Christmas debt relief: Best balance transfer deals
By Emma Lunn
Borrowers looking to transfer existing credit card debt to a cheap card are in luck: credit card firms are waging a price war and it's customers who are winning.
The past few months have seen a number of competitive balance transfer deals enter the market, with some credit cards offering as much as 24 months interest-free.
Zero per cent balance transfer cards are good for people who want to pay down large balances because all payments will go towards paying off the capital owed rather than interest.
"If you've got a balance on your credit card that you know you're not going to be able to clear in the next two or three months, it's a smart move to switch it and take advantage of an interest-free deal," says Andrew Hagger of MoneyComms.
For example, if you have a £5,000 balance on a card with an APR of 17% and paid £100 a month, you'd pay about £760 in interest over a year. If you switched the debt to, for example, MBNA's Everyday Visa credit card with a 2% balance transfer fee and 17 months interest-free, you'd pay a £100 fee but no interest in a year. This would save you £660 over the course of a year.
If you're willing to sacrifice a lengthy 0% period for a lower balance transfer fee, it's an option to consider.
"You need to consider the length of the 0% deal, but also weigh up the one-off balance transfer fee before choosing your interest-free card," Hagger says.
While cards with 0% introductory periods of 20 months or more will generally charge a fee of 2.8% to 3.5%, you can probably find a 1% to 1.5% fee on cards with shorter introductory periods of 12 to 14 months.
No matter which card you choose, there's one overarching strategy to keep in mind, Hagger says.
"To make sure you make the most of your balance transfer deal, pay off as much as you can afford before the introductory deal finishes, and if you can't clear it all in time, apply for a new 0% card a couple of months before your deal expires. That way you can switch again before the go-to rate of 18% or 19% APR or more kicks in," Hagger says.
Looking for a good balance transfer card to take the sting out of festive season spending? Here are some options:
This card offers the longest balance transfer deal on the market at the moment, with a massive 24 months interest free. After that, the APR is 17.9%. The balance transfer fee is 2.8% meaning you'd pay £28 to transfer £1,000 to the card.
Nearly matching Barclaycard, this card offers 22 months interest free but has a higher balance transfer fee of 3.5%, meaning it would cost £35 to move a £1,000 balance to the card. After the interest-free period expires, it has an APR of 17.95%.

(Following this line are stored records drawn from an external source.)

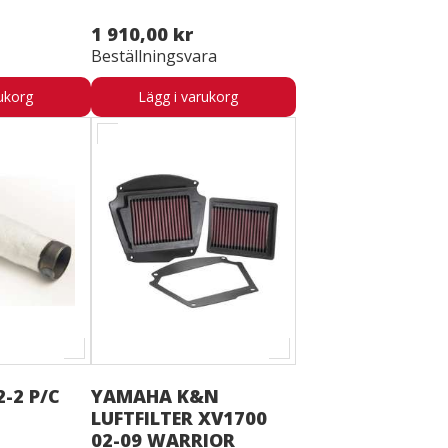
1 910,00 kr
Beställningsvara
ukorg
Lägg i varukorg
2-2 P/C
YAMAHA K&N
LUFTFILTER XV1700
02-09 WARRIOR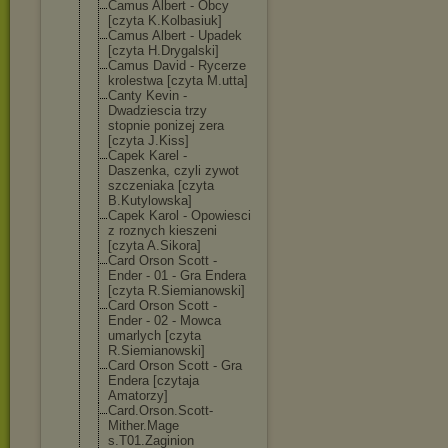
Camus Albert - Obcy
[czyta K.Kolbasiuk]
Camus Albert - Upadek
[czyta H.Drygalski]
Camus David - Rycerze
krolestwa [czyta M.utta]
Canty Kevin -
Dwadziescia trzy
stopnie ponizej zera
[czyta J.Kiss]
Capek Karel -
Daszenka, czyli zywot
szczeniaka [czyta
B.Kutylowska]
Capek Karol - Opowiesci
z roznych kieszeni
[czyta A.Sikora]
Card Orson Scott -
Ender - 01 - Gra Endera
[czyta R.Siemianowski
]
Card Orson Scott -
Ender - 02 - Mowca
umarlych [czyta
R.Siemianowski
]
Card Orson Scott - Gra
Endera [czytaja
Amatorzy]
Card.Orson.Sco
tt-
Mither.Mage
s.T01.Zaginion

Tesco Bank Clubcard Credit Card for balance transfers
Tesco Bank offers another lengthy balance transfer period at 22 months. The card has a balance transfer fee of 2.9%, meaning you'd pay £29 to transfer £1,000 of debt to the card. The card is also connected to Tesco's rewards program, xo cardholders earn Clubcard points (which can be exchanged for in-store vouchers) for spending on the card. It has a regular APR of 16.95%.
Barclaycard Platinum (low handling fee version)
If it's a low fee you're after, rather than long 0% period, this Barclaycard Visa has a fee of just 0.9%, meaning it would cost just £9 to transfer £1,000 of debt to the card. The 0% period then lasts for 12 months before reverting to an APR of 19.9%.